Wednesday, July 2, 2014

Days 2 & 3

After three days of lessons I could talk ad infinitum about the content of my classes, but I won't. I will only say that it is very strange to refer to 'my classes' while on the other side of the teacher-student relationship. For my entire life I have avoided teaching, and I am slowly realizing exactly why, but those are thoughts for another time.

After three days of lessons I feel as if I have lived in Poland for years. Each morning I have gone with Marta, my host, to the market, to buy fruit and food for the day. The fresh market is simple, with fruit stalls, vegetable stalls, some bakeries, two butchers, a small dry goods store, and what looks, oddly enough, like a travel agency. We've bought cabbage, beans, apples, cherries, strawberries, and this Polish fruit that I have never seen, not once in my life, that tastes like a kiwi and looks like a grape, but veiny-er, and hairy.
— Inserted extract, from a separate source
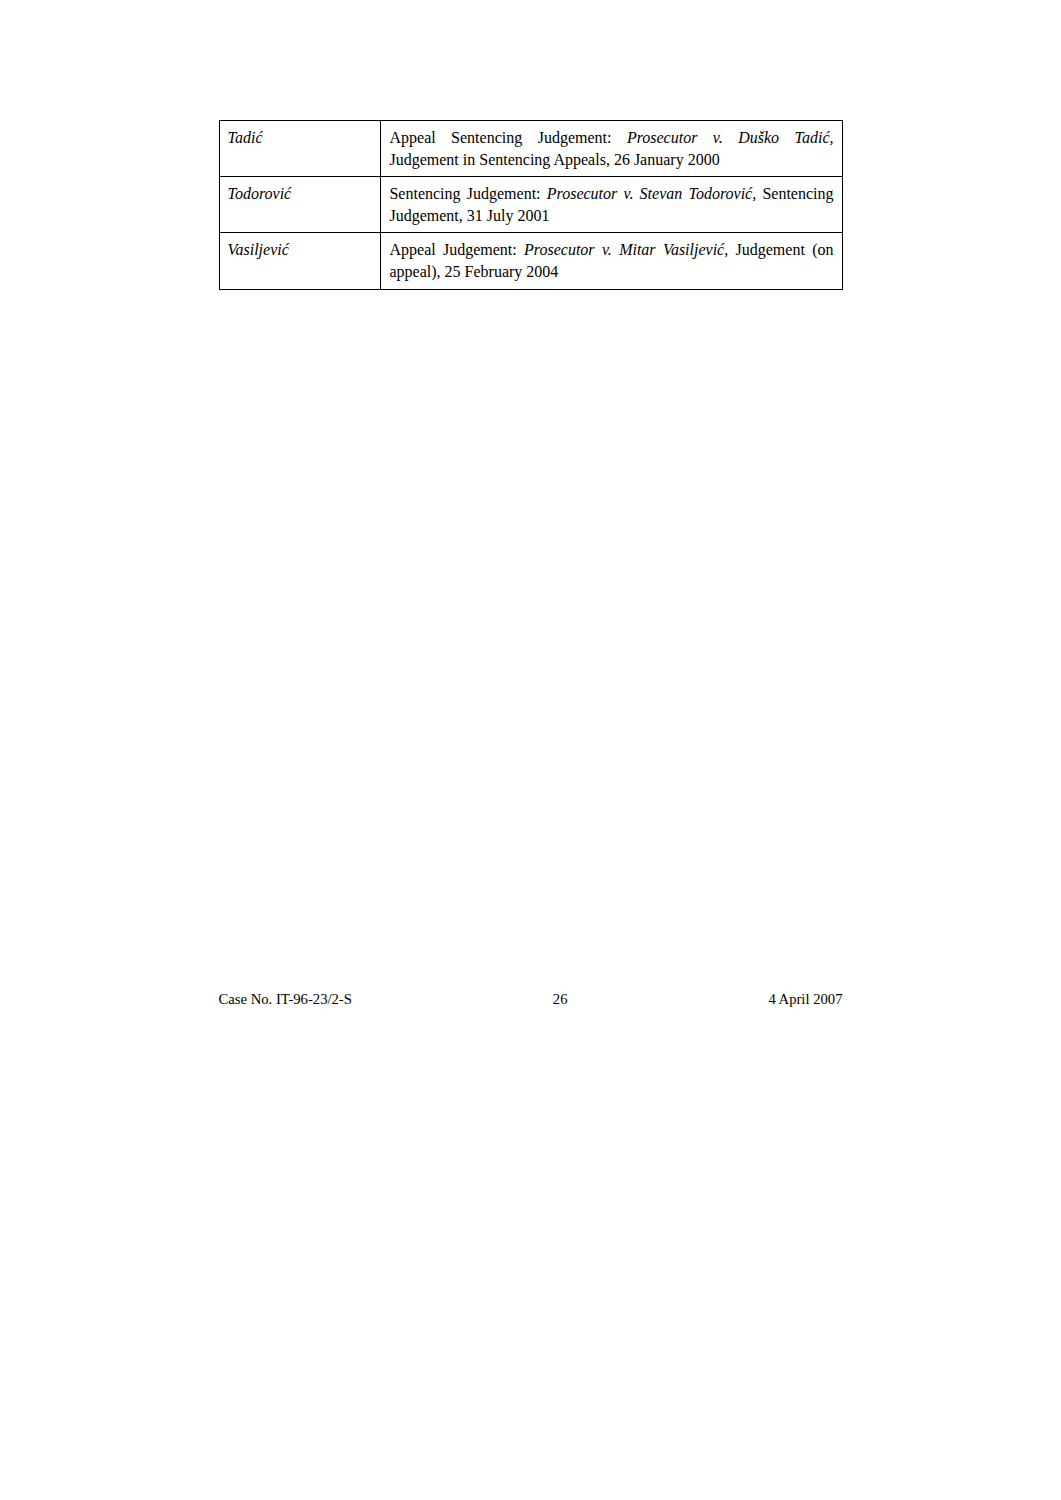| Tadić | Appeal Sentencing Judgement: Prosecutor v. Duško Tadić, Judgement in Sentencing Appeals, 26 January 2000 |
| Todorović | Sentencing Judgement: Prosecutor v. Stevan Todorović, Sentencing Judgement, 31 July 2001 |
| Vasiljević | Appeal Judgement: Prosecutor v. Mitar Vasiljević , Judgement (on appeal), 25 February 2004 |
Case No. IT-96-23/2-S 26 4 April 2007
We've bought bones for the dog, loaves upon loaves of bread, and Mexican pierogi, which somehow are a culinary practical joke, but taste like dumplings of taco meat. When we return we eat lunch with Marta's daughter, who is also teaching in the program, I make a cup of coffee, and classes begin.

Classes last from 2 in the afternoon to 7 in the evening, which gobbles most of the day. Yesterday I held a workshop with two absolute beginners to English, one who could not understand a word that I said, and the other who was not as advanced as my two regular students, but eager. We baked an apple pie, because Marta wanted me to cook something American with them. We used a type of oven I've never seen before, a stand alone oven without a temperature dial or timer, one that you plug into the wall. If that wasn't adventurous. I didn't even consider simple things, like the many uses of 'peel'- peel the apple, throw away the peels, be careful with the peeler- would be so foreign. The second student kept repeating, "Peel the ay-pull, peel the ay-pull," as she did so. It turned into a little song.

The first woman, the one who was a beginner and knew no English at all, stopped halfway through mixing the dough. Her eyes got wide, she looked at the white board, then she looked at the apples, and with a look on her face like she had been sleep walking, cried out, "Pie?" Like all in a moment she understood just that word, and it was enough to make sense of the rest.

The oven failed us, in the end, and the pie wasn't ready until 11 PM--- well after my students left. Today Marta encouraged me to try again with the student who said she had been bored with the book. She seemed dubious at first (to be fair, so was I), but once she smelled it, she blurted out, "I'm hungry." After that she was all about cutting boards and knives and apples, then she asked me if we could practice conditionals, then when the pie finished (the oven miraculously worked today!), she ate two pieces as we broke for coffee.

I take back what I said about only kids eating their vegetables hidden in mac and cheese. Adults will eat their English if it's hidden in apple pie.

In fact, I think I'm going to find another slice. Good night (or afternoon, as the time zone may be)!